• **Exercise objective**: The answer must be a single number: how many lines of the records below contain "index".

• **Exercise materials**:
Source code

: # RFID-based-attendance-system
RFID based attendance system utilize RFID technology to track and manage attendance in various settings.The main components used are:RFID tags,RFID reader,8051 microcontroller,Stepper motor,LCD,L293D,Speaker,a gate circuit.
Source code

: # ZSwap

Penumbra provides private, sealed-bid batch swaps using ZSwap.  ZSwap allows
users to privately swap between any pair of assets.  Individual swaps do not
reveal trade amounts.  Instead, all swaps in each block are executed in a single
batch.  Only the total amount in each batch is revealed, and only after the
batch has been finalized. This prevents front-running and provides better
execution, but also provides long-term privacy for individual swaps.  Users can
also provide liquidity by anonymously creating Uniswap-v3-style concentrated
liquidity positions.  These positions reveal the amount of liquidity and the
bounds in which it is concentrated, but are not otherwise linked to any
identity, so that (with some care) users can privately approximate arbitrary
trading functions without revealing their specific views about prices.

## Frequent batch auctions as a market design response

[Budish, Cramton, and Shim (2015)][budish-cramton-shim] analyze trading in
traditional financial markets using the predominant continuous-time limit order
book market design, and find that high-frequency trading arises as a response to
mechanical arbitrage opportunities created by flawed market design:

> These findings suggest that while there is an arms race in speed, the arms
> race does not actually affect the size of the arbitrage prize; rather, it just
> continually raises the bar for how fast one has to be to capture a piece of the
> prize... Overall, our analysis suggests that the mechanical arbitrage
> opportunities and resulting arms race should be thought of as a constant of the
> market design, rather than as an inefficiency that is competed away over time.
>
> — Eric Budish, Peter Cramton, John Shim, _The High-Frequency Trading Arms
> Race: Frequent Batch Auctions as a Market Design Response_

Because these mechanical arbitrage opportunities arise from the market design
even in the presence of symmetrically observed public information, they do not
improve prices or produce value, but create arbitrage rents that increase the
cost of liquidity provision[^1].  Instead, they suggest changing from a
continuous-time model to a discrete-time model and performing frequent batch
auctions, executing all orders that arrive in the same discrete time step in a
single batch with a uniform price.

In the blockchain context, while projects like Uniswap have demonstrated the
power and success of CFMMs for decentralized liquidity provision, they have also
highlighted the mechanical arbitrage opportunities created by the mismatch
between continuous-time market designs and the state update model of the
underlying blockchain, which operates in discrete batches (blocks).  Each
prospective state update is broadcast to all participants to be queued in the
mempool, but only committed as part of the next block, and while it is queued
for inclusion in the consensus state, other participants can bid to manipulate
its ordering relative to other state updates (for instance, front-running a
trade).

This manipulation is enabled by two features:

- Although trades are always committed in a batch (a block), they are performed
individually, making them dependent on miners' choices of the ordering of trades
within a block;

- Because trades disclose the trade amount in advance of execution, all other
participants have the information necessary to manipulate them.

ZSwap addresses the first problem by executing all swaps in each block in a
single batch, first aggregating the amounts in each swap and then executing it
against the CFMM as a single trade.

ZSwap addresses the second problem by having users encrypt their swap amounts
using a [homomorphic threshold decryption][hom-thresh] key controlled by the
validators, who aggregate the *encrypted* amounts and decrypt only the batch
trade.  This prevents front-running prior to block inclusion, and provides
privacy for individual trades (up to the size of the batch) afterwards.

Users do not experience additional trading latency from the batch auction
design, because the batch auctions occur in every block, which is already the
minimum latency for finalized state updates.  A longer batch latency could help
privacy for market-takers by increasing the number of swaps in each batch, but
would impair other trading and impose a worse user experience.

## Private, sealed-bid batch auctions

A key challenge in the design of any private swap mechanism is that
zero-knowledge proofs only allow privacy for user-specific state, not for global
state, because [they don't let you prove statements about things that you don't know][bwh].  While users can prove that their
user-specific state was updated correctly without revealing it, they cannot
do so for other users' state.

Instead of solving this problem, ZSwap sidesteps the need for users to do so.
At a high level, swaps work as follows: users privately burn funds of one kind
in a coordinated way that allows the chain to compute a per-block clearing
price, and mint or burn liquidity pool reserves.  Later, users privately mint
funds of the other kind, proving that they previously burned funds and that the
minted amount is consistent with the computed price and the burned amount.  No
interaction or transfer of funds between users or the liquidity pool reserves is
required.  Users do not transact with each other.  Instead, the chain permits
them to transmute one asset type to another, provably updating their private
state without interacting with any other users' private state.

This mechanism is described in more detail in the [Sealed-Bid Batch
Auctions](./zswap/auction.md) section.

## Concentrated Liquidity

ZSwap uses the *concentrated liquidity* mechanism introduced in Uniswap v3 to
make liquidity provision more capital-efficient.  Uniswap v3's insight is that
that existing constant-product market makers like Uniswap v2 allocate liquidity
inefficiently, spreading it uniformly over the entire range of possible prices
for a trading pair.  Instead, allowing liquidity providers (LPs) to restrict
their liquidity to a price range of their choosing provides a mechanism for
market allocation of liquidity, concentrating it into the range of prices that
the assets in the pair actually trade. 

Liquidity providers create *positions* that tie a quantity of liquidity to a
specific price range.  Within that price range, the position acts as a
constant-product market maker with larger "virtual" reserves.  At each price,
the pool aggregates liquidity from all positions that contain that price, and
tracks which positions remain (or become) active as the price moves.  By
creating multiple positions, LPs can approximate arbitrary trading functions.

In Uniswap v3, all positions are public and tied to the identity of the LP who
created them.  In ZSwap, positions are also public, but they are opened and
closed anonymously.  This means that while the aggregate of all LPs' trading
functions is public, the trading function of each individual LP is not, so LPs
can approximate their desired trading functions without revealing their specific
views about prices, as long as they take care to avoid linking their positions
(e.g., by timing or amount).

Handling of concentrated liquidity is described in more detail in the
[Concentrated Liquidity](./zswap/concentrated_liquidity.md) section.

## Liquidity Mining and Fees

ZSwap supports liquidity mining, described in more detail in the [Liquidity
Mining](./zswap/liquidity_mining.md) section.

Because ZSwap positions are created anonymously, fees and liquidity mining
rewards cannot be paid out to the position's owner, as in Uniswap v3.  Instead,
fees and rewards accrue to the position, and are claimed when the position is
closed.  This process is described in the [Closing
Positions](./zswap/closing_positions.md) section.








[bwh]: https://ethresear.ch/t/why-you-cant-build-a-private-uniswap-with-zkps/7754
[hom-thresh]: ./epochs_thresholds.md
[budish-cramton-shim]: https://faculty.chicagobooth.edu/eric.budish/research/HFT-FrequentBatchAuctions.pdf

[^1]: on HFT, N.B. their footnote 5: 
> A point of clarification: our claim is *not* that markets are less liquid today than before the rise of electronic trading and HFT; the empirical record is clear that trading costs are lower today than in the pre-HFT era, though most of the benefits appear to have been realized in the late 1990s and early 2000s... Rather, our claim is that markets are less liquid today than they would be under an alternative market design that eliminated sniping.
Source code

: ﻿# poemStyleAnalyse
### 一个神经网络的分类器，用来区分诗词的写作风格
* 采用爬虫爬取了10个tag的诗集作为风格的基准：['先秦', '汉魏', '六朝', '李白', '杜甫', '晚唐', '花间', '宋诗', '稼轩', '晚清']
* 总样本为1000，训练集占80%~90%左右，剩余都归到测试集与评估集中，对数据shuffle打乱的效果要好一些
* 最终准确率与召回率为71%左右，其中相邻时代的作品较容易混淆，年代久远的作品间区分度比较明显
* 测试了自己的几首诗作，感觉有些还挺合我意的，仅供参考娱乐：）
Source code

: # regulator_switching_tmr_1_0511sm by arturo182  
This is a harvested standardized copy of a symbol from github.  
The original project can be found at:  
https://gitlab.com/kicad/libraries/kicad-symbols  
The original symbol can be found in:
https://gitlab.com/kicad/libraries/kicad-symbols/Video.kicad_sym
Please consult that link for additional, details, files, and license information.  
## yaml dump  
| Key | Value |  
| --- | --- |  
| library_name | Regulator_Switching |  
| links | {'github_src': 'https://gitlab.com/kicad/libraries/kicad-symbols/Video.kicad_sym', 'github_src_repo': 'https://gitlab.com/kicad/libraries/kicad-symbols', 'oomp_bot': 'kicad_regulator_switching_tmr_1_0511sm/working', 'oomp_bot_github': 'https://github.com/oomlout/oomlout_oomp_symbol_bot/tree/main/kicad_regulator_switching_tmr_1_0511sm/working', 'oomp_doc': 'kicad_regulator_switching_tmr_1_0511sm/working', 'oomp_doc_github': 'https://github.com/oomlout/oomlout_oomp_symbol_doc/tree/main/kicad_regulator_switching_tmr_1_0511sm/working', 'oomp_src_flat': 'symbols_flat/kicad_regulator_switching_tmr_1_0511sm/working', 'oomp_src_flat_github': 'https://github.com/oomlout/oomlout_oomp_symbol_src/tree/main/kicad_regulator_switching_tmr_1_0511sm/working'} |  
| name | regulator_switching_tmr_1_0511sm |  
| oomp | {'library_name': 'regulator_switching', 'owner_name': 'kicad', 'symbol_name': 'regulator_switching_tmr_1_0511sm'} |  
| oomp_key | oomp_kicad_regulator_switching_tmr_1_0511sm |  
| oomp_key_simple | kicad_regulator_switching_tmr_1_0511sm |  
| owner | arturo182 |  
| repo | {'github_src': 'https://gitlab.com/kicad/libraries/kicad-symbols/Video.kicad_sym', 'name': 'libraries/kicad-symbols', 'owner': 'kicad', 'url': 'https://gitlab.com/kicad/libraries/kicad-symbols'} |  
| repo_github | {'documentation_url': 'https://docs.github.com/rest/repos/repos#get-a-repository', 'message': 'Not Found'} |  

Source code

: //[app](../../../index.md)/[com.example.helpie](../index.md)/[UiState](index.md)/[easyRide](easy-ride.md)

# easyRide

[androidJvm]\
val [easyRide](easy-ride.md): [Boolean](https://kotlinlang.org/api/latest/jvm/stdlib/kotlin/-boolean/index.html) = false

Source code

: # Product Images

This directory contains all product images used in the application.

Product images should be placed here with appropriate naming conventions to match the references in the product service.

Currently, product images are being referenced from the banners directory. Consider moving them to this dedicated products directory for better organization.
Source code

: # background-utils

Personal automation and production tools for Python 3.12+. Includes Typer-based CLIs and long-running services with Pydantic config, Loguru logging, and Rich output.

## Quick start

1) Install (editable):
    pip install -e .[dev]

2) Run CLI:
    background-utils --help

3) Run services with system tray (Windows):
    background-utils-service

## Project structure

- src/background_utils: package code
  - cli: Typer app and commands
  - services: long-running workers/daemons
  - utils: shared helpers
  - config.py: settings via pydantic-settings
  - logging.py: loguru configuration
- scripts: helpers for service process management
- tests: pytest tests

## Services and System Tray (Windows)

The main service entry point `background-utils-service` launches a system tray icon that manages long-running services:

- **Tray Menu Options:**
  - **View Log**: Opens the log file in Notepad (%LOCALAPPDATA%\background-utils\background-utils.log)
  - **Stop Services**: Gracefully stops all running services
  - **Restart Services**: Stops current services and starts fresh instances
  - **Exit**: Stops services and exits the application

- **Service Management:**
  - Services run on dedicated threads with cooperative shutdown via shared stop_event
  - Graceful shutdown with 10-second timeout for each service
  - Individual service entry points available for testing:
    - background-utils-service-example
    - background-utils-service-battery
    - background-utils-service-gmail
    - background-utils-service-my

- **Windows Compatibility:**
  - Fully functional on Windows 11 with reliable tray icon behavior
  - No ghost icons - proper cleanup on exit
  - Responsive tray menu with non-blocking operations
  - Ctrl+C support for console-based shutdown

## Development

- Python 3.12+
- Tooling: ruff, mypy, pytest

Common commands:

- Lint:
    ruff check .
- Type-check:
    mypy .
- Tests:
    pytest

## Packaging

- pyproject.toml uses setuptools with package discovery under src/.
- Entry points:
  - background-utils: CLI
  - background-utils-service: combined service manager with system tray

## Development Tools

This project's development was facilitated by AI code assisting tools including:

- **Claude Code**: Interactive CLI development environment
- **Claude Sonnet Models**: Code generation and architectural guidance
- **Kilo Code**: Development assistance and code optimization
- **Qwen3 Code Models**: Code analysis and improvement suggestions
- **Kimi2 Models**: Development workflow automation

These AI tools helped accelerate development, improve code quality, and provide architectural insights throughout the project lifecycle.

• **Written reply**: 2